* RECORD SET *
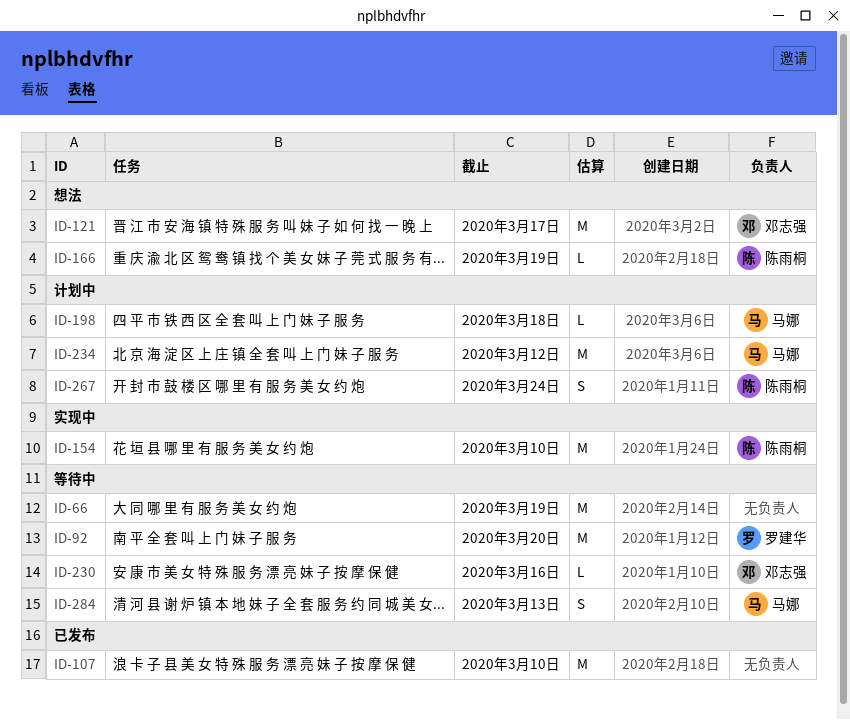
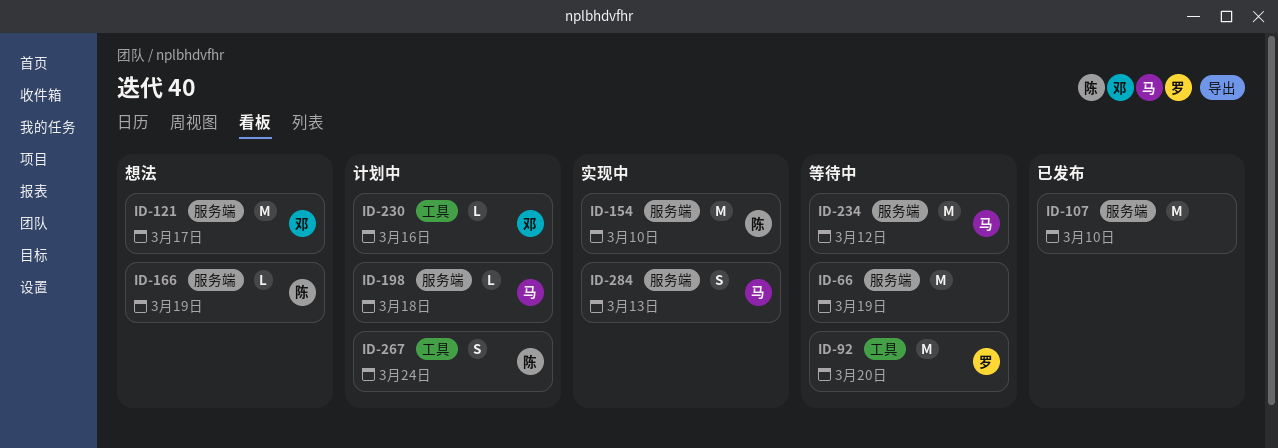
ID-230, status: 等待中 -> 计划中
ID-234, status: 计划中 -> 等待中
ID-284, status: 等待中 -> 实现中

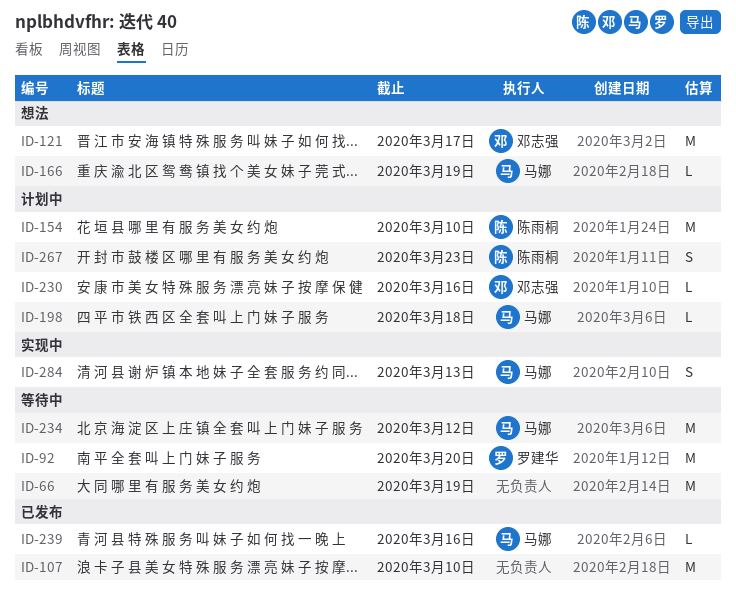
ID-154, status: 实现中 -> 计划中
ID-166, owner: 陈雨桐 -> 马娜
ID-239: none -> present
ID-267, due: Mar 24 -> Mar 23

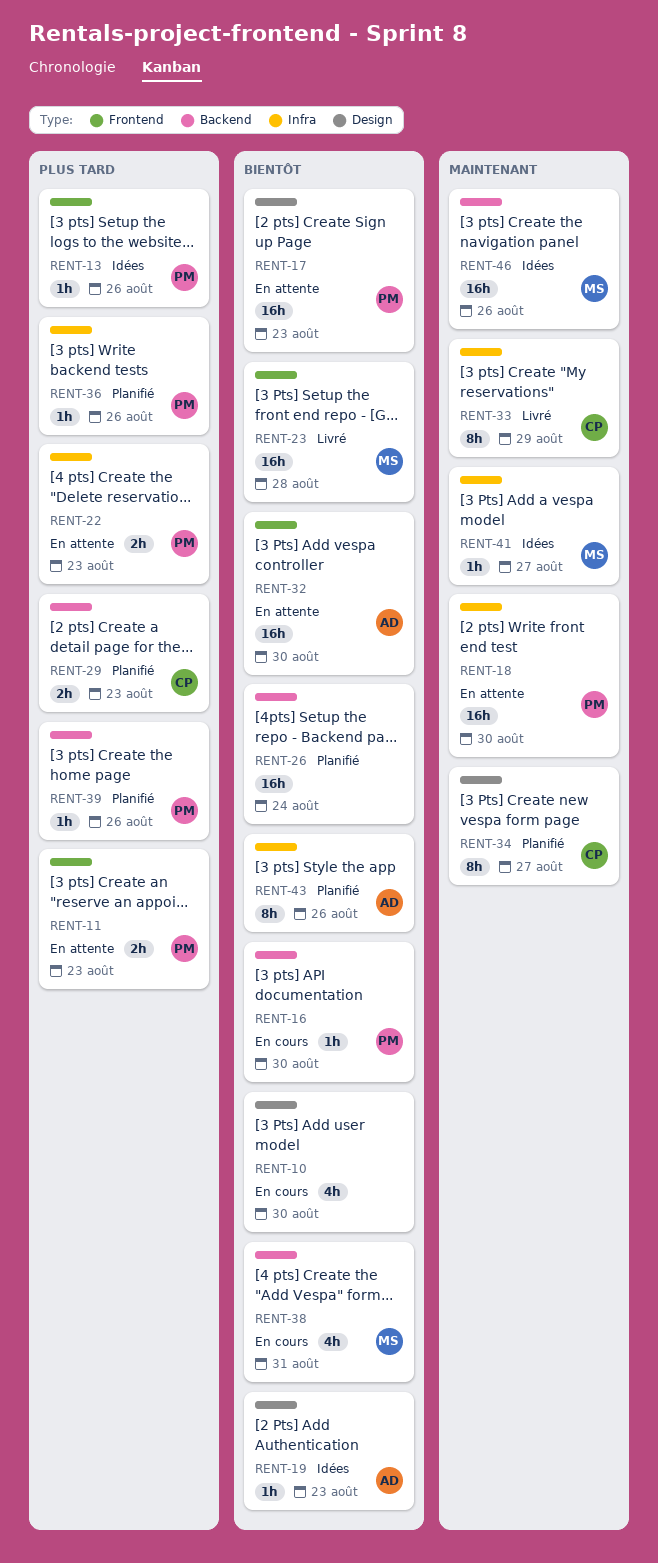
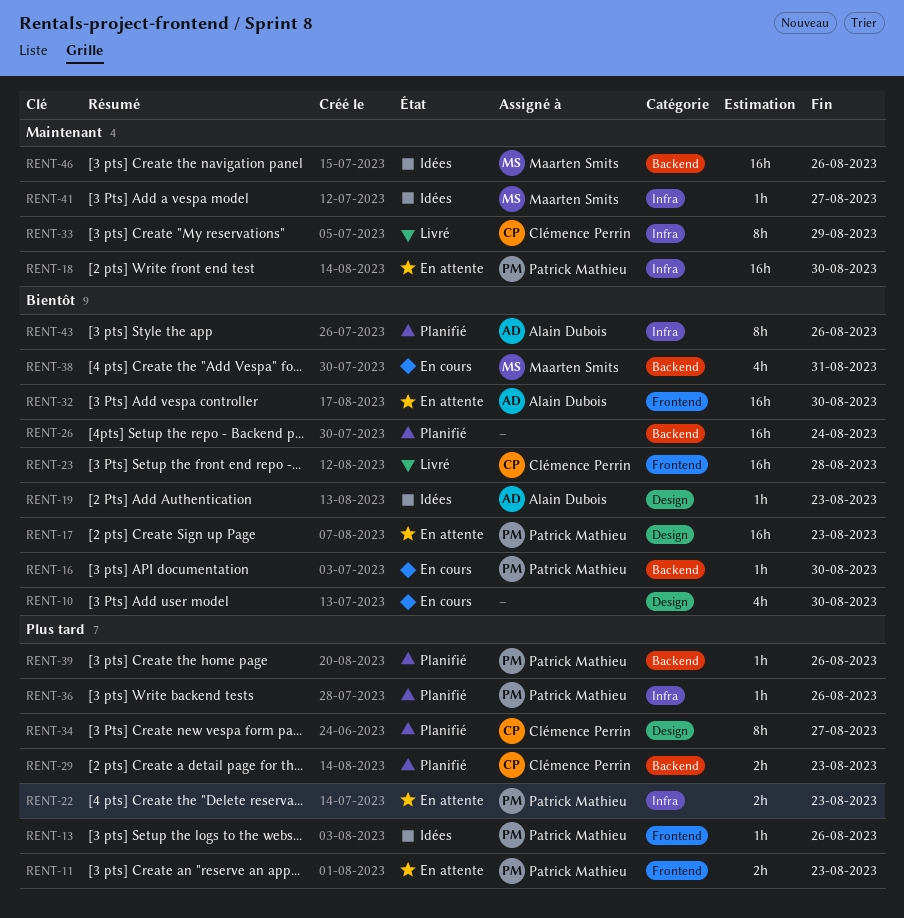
RENT-23, owner: Maarten Smits -> Clémence Perrin
RENT-34, priority: Maintenant -> Plus tard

* YOUR TASK *
After locating the line with "RENT-23, owner: Maarten", please repeat it and every line after it exactly, through the end of the data above.

* TASK OUTPUT *
RENT-23, owner: Maarten Smits -> Clémence Perrin
RENT-34, priority: Maintenant -> Plus tard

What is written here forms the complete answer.